The Convention on Human Rights and Biomedicine contains some principles relating to genetics (Articles 11 to 14), particularly genetic tests and interventions on the human genome. The draft Protocol, which will extend the protection of individuals in this area, will consist of two main parts: one relating to medical applications of genetics and the other to non-medical applications.

It is envisaged that the Protocol will deal with the issues of individual genetic tests, screening programmes, gene therapy and genetics research. In connection with this, the fundamental issues of consent and the quality of genetic services will be addressed. The part of the Protocol relating to non-medical applications of genetics will deal in particular with the use of genetic tests in connection with employment and insurance.

Progress of Work

The Working Party responsible for preparing the draft Protocol on Human Genetics held its first meeting in September 1997. Before beginning to prepare the legal instrument, it organised a hearing of genetics experts in April 1998 and a hearing of European organisations of patients affected by genetic diseases in June 1998.

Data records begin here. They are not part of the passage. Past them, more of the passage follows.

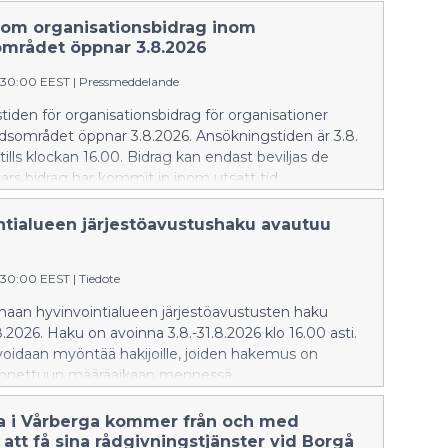
om organisationsbidrag inom
området öppnar 3.8.2026
:30:00 EEST
|
Pressmeddelande
iden för organisationsbidrag för organisationer
dsområdet öppnar 3.8.2026. Ansökningstiden är 3.8.
tills klockan 16.00. Bidrag kan endast beviljas de
rs bidrag har kommit in inom utsatt tid.
ntialueen järjestöavustushaku avautuu
:30:00 EEST
|
Tiedote
aan hyvinvointialueen järjestöavustusten haku
.2026. Haku on avoinna 3.8.-31.8.2026 klo 16.00 asti.
voidaan myöntää hakijoille, joiden hakemus on
nnettuun määräaikaan mennessä.
a i Vårberga kommer från och med
 att få sina rådgivningstjänster vid Borgå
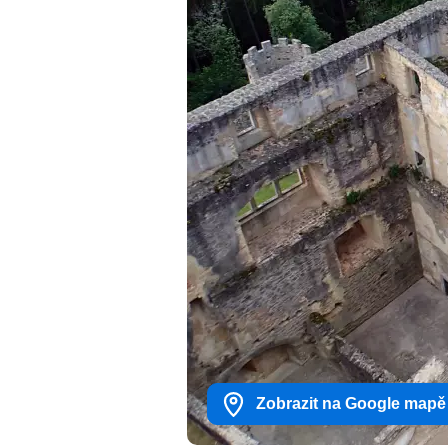
Zobrazit na Google mapě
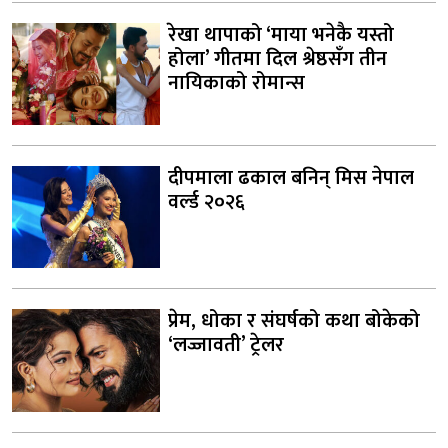
रेखा थापाको ‘माया भनेकै यस्तो
होला’ गीतमा दिल श्रेष्ठसँग तीन
नायिकाको रोमान्स
दीपमाला ढकाल बनिन् मिस नेपाल
वर्ल्ड २०२६
प्रेम, धोका र संघर्षको कथा बोकेको
‘लज्जावती’ ट्रेलर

The Working Party first focused on the applications of genetics for health purposes. The result of its work was made public in February 2003 as a working document, for comments. In October 2004, the CDBI agreed to focus the Protocol on genetic testing. In May 2006, the CDBI decided to split the Protocol and to bring out separate instruments dealing with genetic testing for health purposes, for employment and for insurance purposes.

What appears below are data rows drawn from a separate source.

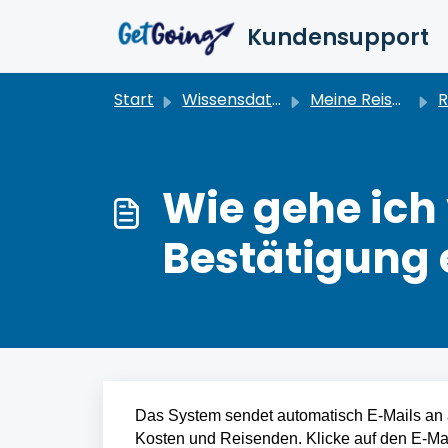
Zum hauptsächlichen Inhalt gehen
Kundensupport
Start
Wissensdatenbank
Meine Reisen verwalten
R
Wie gehe ich 
Bestätigung e
Das System sendet automatisch E-Mails an a
Kosten und Reisenden. Klicke auf den E-Mai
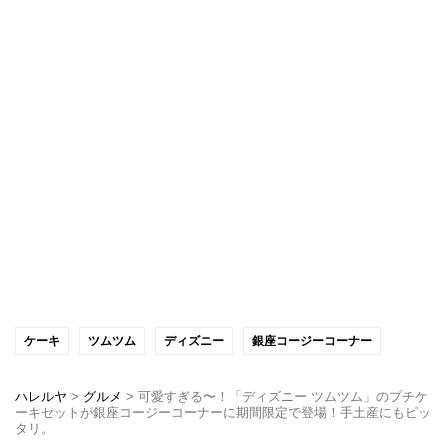
ケーキ
ツムツム
ディズニー
銀座コージーコーナー
ハレルヤ
>
グルメ
>
可愛すぎる〜！「ディズニー ツムツム」のプチケ
ーキセットが銀座コージーコーナーに期間限定で登場！手土産にもピッ
タリ。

The Protocol was approved by the CDBI at its 32nd meeting (4-8 June 2007). The draft Protocol was submitted to the Parliamentary Assembly for consultation by the Committee of Ministers prior to final adoption. The Protocol was adopted by the Committee of Ministers on 7 May 2008 and opened for signature on 27 November 2008. Work on the genetic testing for non-medical purposes has now started. The Group of Specialists is now considering genetic testing in the field of insurance.

Background document on preimplantation and prenatal genetic testing

This background paper, elaborated by the Secretariat of the CDBI comes within the realm of the reflection on ethical issues raised by the application of genetics. A first step in this work has been completed with the adoption on 7 May 2008 of the Additional Protocol to the Convention on Human Rights and Biomedicine, concerning Genetic Testing for Health Purposes. The document aims at contributing to this reflection by providing information on clinical practice, trends and technological developments concerning PGD/PND (Part I) as well as relevant legal framework in force in the Council of Europe members States (Part II).

Part II of the document will be updated regularly.